Les troupes défilent lors d'une répétition du défilé militaire du Jour de la Victoire sur la place Dvortsovaya (Palais) à Saint-Pétersbourg, en Russie.

Les troupes défilent lors d’une répétition du défilé militaire du Jour de la Victoire sur la place Dvortsovaya (Palais) à Saint-Pétersbourg, en Russie.

Le défilé militaire du 9 mai commémore la victoire de l’Union soviétique sur l’Allemagne nazie et est devenu un événement majeur sous le régime de Poutine.

La Seconde Guerre mondiale, connue en Russie sous le nom de Grande Guerre patriotique, constitue le récit historique central des 25 années de règne de Poutine.

L’ancien espion du KGB a cité à plusieurs reprises la victoire de l’Union soviétique sur l’Allemagne nazie pour justifier son offensive contre l’Ukraine, mais Kiev a qualifié cela de propagande.

L’année dernière, plus de 20 dirigeants mondiaux, dont le président chinois Xi Jinping, se sont rendus à Moscou pour observer un défilé de milliers de soldats. Certains d’entre eux ont combattu en Ukraine.

Un sondage réalisé par l’agence de sondage FOM du Kremlin a révélé que seulement 71 % des Russes font confiance au président, ce qui constitue le pire résultat depuis sept ans et le place à un niveau de popularité plus bas que jamais.

Pendant ce temps, la dissidence en Russie est écrasée. Les personnes qui dénoncent le président Poutine et la guerre en Ukraine sont emprisonnées dans des camps pénitentiaires, et les manifestations publiques, y compris contre la censure d’Internet, sont sévèrement réprimées.

« Le président Poutine et les dirigeants russes en général sont toujours préoccupés par la possibilité de menaces émanant de leurs propres citoyens plutôt que de victimes étrangères », a expliqué Giles.

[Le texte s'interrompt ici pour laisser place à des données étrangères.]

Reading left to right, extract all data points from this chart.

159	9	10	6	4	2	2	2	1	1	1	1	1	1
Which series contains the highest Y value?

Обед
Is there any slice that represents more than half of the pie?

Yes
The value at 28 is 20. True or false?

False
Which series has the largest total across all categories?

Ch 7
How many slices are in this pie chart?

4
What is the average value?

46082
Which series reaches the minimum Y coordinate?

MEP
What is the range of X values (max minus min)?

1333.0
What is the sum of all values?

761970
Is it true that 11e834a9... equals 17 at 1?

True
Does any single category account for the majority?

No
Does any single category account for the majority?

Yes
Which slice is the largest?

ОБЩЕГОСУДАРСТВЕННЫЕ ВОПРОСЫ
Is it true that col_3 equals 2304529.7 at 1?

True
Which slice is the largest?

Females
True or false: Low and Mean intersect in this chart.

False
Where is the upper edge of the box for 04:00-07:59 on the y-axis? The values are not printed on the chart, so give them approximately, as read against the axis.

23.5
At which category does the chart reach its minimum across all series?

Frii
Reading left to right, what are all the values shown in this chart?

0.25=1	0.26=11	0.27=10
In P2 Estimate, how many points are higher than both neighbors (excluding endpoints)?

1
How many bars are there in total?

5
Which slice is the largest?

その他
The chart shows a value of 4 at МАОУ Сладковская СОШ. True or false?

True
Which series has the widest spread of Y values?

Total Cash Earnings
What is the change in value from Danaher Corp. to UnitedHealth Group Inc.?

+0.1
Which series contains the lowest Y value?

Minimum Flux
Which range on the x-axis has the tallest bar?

Mais il a ajouté : “Il n’y a aucun signe perceptible en dehors de la Russie indiquant que le mécontentement populaire en Russie atteint un point où il constitue une menace pour le leadership du président Poutine”.

Poutine, qui est au pouvoir en tant que président ou Premier ministre depuis fin 1999, a promis à plusieurs reprises la stabilité et a évoqué la nature destructrice de la révolution.

Mais le dirigeant lui-même a récemment reconnu que les résultats de l’économie russe étaient inférieurs à ses attentes.

Les conflits au Moyen-Orient ont entraîné une augmentation des importations de pétrole, mais le président a reconnu que cette augmentation serait de courte durée.

Le président Poutine a récemment déclaré que le produit intérieur brut (PIB) de la Russie avait chuté de 1,8 % en janvier et février, et la gouverneure de la Banque centrale de Russie, Elvira Nabioullina, a récemment déclaré que « les conditions extérieures se détériorent presque continuellement, tant pour les exportations que pour les importations ».

La Russie a été contrainte de réduire sa production de pétrole en avril en raison des attaques de drones ukrainiens contre les ports et les raffineries et de la perturbation de l’approvisionnement en brut via le seul oléoduc russe vers l’Europe.

Dans ce qui pourrait être la baisse mensuelle la plus forte de la production russe en six ans depuis la pandémie de Covid-19, la Russie pourrait avoir réduit sa production d’environ 300 000 à 400 000 barils par jour en avril par rapport à son niveau moyen des premiers mois de l’année.